For this exercise, transcribe all the entries exactly as given and omit the images.

▸ Input for this task
——————————

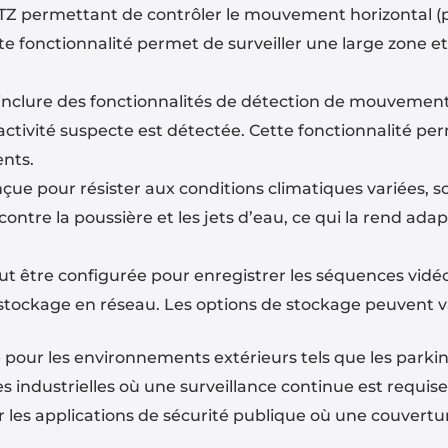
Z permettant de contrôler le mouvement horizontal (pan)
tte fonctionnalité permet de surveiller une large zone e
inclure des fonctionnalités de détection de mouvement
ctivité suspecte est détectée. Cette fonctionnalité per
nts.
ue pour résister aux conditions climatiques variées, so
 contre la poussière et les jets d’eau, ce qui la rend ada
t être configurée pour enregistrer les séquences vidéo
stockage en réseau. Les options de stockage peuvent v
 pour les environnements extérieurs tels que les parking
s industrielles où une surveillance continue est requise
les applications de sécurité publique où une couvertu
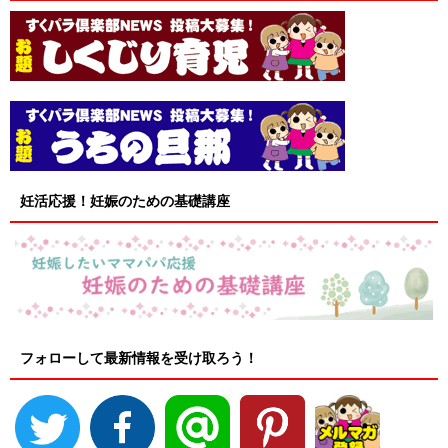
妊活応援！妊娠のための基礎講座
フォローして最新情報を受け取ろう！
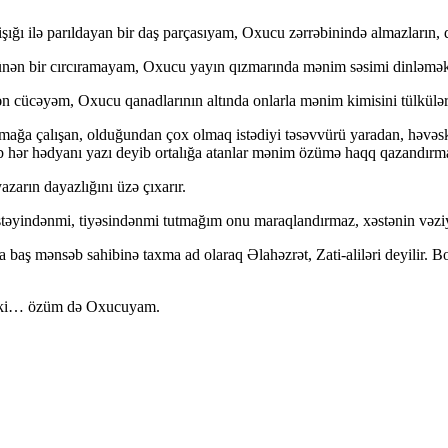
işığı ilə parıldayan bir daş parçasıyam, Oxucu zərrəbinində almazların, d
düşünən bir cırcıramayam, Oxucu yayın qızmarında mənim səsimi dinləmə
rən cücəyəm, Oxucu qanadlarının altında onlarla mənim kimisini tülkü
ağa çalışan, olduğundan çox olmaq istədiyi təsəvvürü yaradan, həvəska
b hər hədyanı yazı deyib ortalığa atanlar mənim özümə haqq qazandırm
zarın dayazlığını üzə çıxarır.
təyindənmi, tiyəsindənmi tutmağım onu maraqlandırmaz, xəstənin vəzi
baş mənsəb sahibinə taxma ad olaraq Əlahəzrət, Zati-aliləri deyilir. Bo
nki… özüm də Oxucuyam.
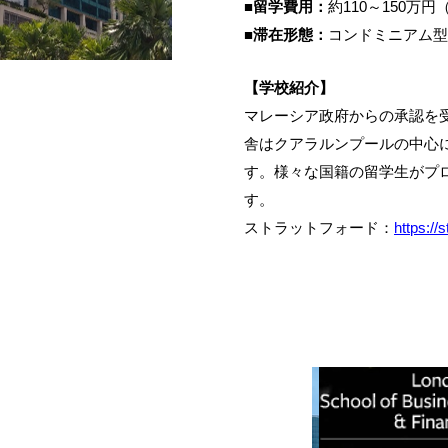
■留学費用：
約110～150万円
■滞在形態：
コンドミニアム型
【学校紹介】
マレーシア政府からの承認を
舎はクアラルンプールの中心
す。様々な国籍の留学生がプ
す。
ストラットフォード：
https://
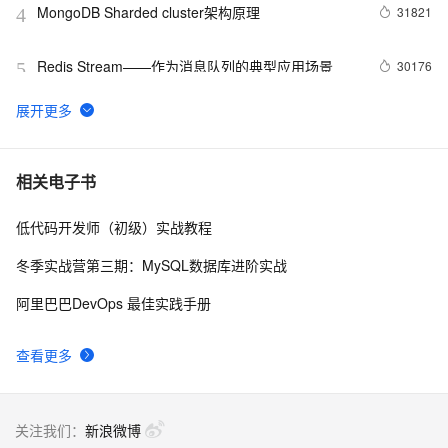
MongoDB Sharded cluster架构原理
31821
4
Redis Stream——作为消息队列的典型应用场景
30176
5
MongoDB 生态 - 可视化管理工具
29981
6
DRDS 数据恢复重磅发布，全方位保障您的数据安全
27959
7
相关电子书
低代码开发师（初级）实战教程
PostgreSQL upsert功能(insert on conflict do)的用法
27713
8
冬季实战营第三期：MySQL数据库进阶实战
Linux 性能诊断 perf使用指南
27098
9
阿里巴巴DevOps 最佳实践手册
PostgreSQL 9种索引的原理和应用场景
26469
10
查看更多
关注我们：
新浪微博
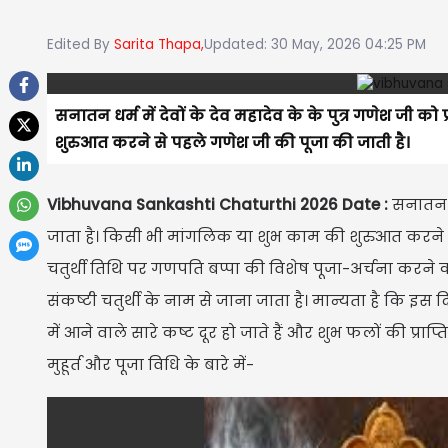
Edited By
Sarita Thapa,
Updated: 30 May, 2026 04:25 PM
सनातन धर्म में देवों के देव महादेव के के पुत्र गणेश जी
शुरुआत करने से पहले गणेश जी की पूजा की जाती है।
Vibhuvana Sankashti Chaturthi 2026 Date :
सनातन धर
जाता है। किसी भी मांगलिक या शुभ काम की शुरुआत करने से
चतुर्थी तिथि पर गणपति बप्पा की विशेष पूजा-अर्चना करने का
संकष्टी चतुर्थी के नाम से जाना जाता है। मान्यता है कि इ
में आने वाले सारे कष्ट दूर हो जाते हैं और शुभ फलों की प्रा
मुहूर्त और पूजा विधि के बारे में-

——————————

▸ Reply
Z permettant de contrôler le mouvement horizontal (pan)
tte fonctionnalité permet de surveiller une large zone e
inclure des fonctionnalités de détection de mouvement
ctivité suspecte est détectée. Cette fonctionnalité per
nts.
ue pour résister aux conditions climatiques variées, so
 contre la poussière et les jets d’eau, ce qui la rend ada
t être configurée pour enregistrer les séquences vidéo
stockage en réseau. Les options de stockage peuvent v
 pour les environnements extérieurs tels que les parking
s industrielles où une surveillance continue est requise
les applications de sécurité publique où une couvertu
妊活応援！妊娠のための基礎講座
フォローして最新情報を受け取ろう！
işığı ilə parıldayan bir daş parçasıyam, Oxucu zərrəbinində almazların, d
düşünən bir cırcıramayam, Oxucu yayın qızmarında mənim səsimi dinləmə
rən cücəyəm, Oxucu qanadlarının altında onlarla mənim kimisini tülkü
ağa çalışan, olduğundan çox olmaq istədiyi təsəvvürü yaradan, həvəska
b hər hədyanı yazı deyib ortalığa atanlar mənim özümə haqq qazandırm
zarın dayazlığını üzə çıxarır.
təyindənmi, tiyəsindənmi tutmağım onu maraqlandırmaz, xəstənin vəzi
baş mənsəb sahibinə taxma ad olaraq Əlahəzrət, Zati-aliləri deyilir. Bo
nki… özüm də Oxucuyam.
■留学費用：
約110～150万円
■滞在形態：
コンドミニアム型
【学校紹介】
マレーシア政府からの承認を
舎はクアラルンプールの中心
す。様々な国籍の留学生がプ
す。
ストラットフォード：
https://
MongoDB Sharded cluster架构原理
31821
4
Redis Stream——作为消息队列的典型应用场景
30176
5
MongoDB 生态 - 可视化管理工具
29981
6
DRDS 数据恢复重磅发布，全方位保障您的数据安全
27959
7
相关电子书
低代码开发师（初级）实战教程
PostgreSQL upsert功能(insert on conflict do)的用法
27713
8
冬季实战营第三期：MySQL数据库进阶实战
Linux 性能诊断 perf使用指南
27098
9
阿里巴巴DevOps 最佳实践手册
PostgreSQL 9种索引的原理和应用场景
26469
10
查看更多
关注我们：
新浪微博
Edited By
Sarita Thapa,
Updated: 30 May, 2026 04:25 PM
सनातन धर्म में देवों के देव महादेव के के पुत्र गणेश जी
शुरुआत करने से पहले गणेश जी की पूजा की जाती है।
Vibhuvana Sankashti Chaturthi 2026 Date :
सनातन धर
जाता है। किसी भी मांगलिक या शुभ काम की शुरुआत करने से
चतुर्थी तिथि पर गणपति बप्पा की विशेष पूजा-अर्चना करने का
संकष्टी चतुर्थी के नाम से जाना जाता है। मान्यता है कि इ
में आने वाले सारे कष्ट दूर हो जाते हैं और शुभ फलों की प्रा
मुहूर्त और पूजा विधि के बारे में-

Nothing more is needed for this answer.